§ **Saved entries**:
____________

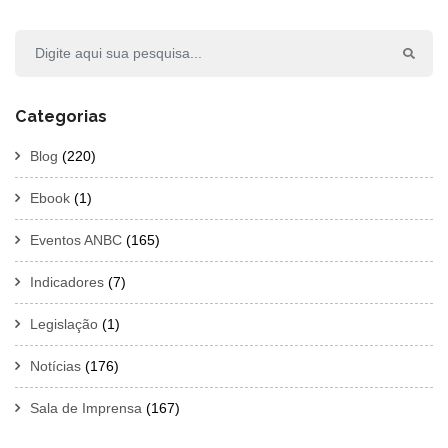
Categorias
Blog
(220)
Ebook
(1)
Eventos ANBC
(165)
Indicadores
(7)
Legislação
(1)
Notícias
(176)
Sala de Imprensa
(167)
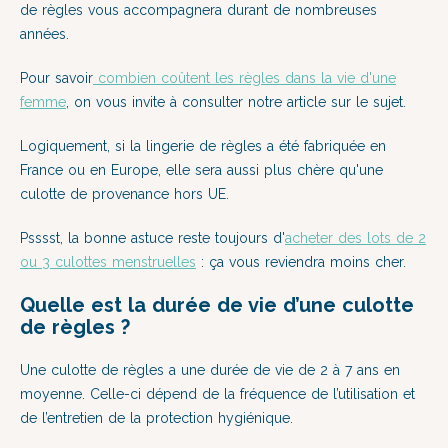
de règles vous accompagnera durant de nombreuses
années.
Pour savoir
combien coûtent les règles dans la vie d'une
femme
, on vous invite à consulter notre article sur le sujet.
Logiquement, si la lingerie de règles a été fabriquée en
France ou en Europe, elle sera aussi plus chère qu'une
culotte de provenance hors UE.
Psssst, la bonne astuce reste toujours d'
acheter des lots de 2
ou 3 culottes menstruelles
: ça vous reviendra moins cher.
Quelle est la durée de vie d’une culotte
de règles ?
Une culotte de règles a une durée de vie de 2 à 7 ans en
moyenne
.
Celle-ci dépend de la fréquence de l’utilisation et
de l’entretien de la protection hygiénique.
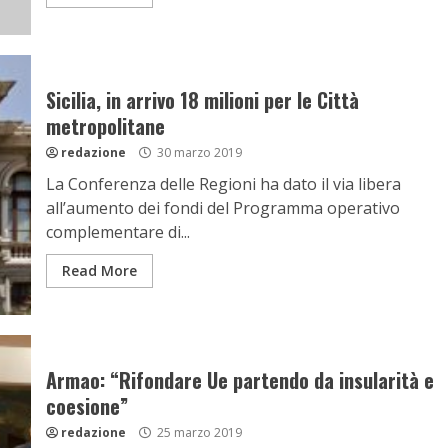
Sicilia, in arrivo 18 milioni per le Città
metropolitane
redazione
30 marzo 2019
La Conferenza delle Regioni ha dato il via libera
all’aumento dei fondi del Programma operativo
complementare di...
Read More
Armao: “Rifondare Ue partendo da insularità e
coesione”
redazione
25 marzo 2019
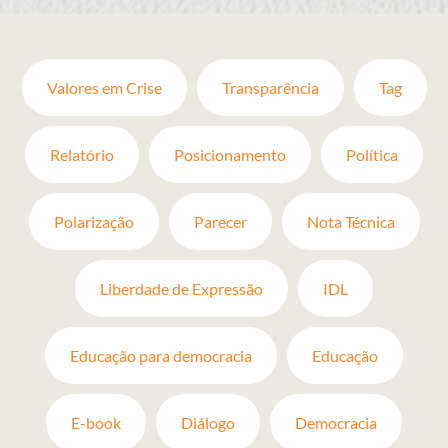
Valores em Crise
Transparência
Tag
Relatório
Posicionamento
Política
Polarização
Parecer
Nota Técnica
Liberdade de Expressão
IDL
Educação para democracia
Educação
E-book
Diálogo
Democracia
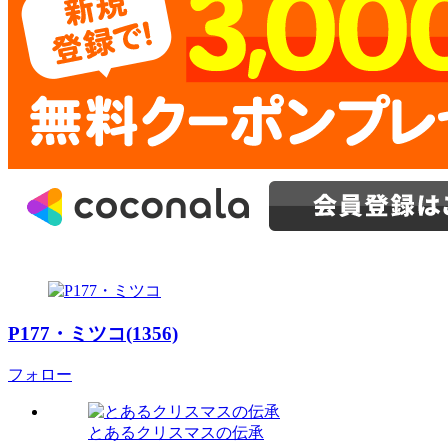
P177・ミツコ(1356)
フォロー
とあるクリスマスの伝承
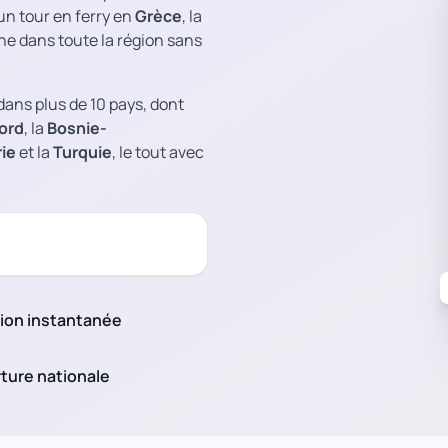
 un tour en ferry en
Grèce
, la
ne dans toute la région sans
ns plus de 10 pays, dont
ord
, la
Bosnie-
rie
et la
Turquie
, le tout avec
tion instantanée
ture nationale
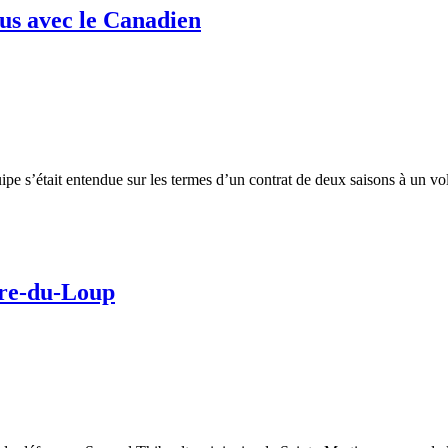
us avec le Canadien
pe s’était entendue sur les termes d’un contrat de deux saisons à un v
ère-du-Loup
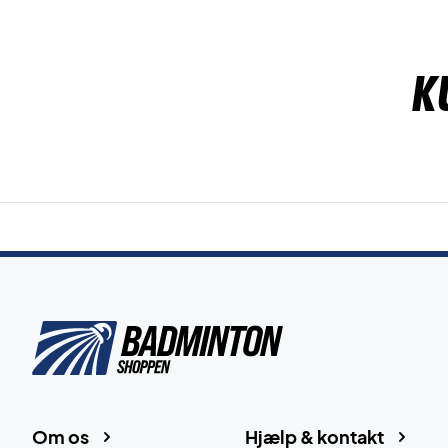
K
Om os
Hjælp & kontakt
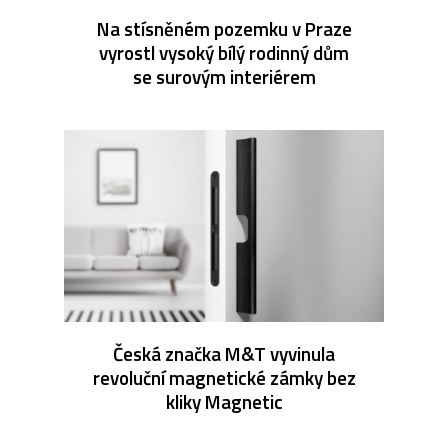
Na stísněném pozemku v Praze
vyrostl vysoký bílý rodinný dům
se surovým interiérem
Česká značka M&T vyvinula
revoluční magnetické zámky bez
kliky Magnetic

____________

Present every one of the lines above as a numbered list, omitting any blank lines. Leave the pictures out of the answer.

§ **SOLUTION TO THIS EXERCISE**:
1. Categorias
2. Blog
3. (220)
4. Ebook
5. (1)
6. Eventos ANBC
7. (165)
8. Indicadores
9. (7)
10. Legislação
11. (1)
12. Notícias
13. (176)
14. Sala de Imprensa
15. (167)
16. de règles vous accompagnera durant de nombreuses
17. années.
18. Pour savoir
19. combien coûtent les règles dans la vie d'une
20. femme
21. , on vous invite à consulter notre article sur le sujet.
22. Logiquement, si la lingerie de règles a été fabriquée en
23. France ou en Europe, elle sera aussi plus chère qu'une
24. culotte de provenance hors UE.
25. Psssst, la bonne astuce reste toujours d'
26. acheter des lots de 2
27. ou 3 culottes menstruelles
28. : ça vous reviendra moins cher.
29. Quelle est la durée de vie d’une culotte
30. de règles ?
31. Une culotte de règles a une durée de vie de 2 à 7 ans en
32. moyenne
33. .
34. Celle-ci dépend de la fréquence de l’utilisation et
35. de l’entretien de la protection hygiénique.
36. Sicilia, in arrivo 18 milioni per le Città
37. metropolitane
38. redazione
39. 30 marzo 2019
40. La Conferenza delle Regioni ha dato il via libera
41. all’aumento dei fondi del Programma operativo
42. complementare di...
43. Read More
44. Armao: “Rifondare Ue partendo da insularità e
45. coesione”
46. redazione
47. 25 marzo 2019
48. Valores em Crise
49. Transparência
50. Tag
51. Relatório
52. Posicionamento
53. Política
54. Polarização
55. Parecer
56. Nota Técnica
57. Liberdade de Expressão
58. IDL
59. Educação para democracia
60. Educação
61. E-book
62. Diálogo
63. Democracia
64. P177・ミツコ(1356)
65. フォロー
66. とあるクリスマスの伝承
67.  un tour en ferry en
68. Grèce
69. , la
70. ne dans toute la région sans
71. ns plus de 10 pays, dont
72. ord
73. , la
74. Bosnie-
75. rie
76. et la
77. Turquie
78. , le tout avec
79. tion instantanée
80. ture nationale
81. us avec le Canadien
82. pe s’était entendue sur les termes d’un contrat de deux saisons à un v
83. ère-du-Loup
84. K
85. Om os
86. Hjælp & kontakt
87. Na stísněném pozemku v Praze
88. vyrostl vysoký bílý rodinný dům
89. se surovým interiérem
90. Česká značka M&T vyvinula
91. revoluční magnetické zámky bez
92. kliky Magnetic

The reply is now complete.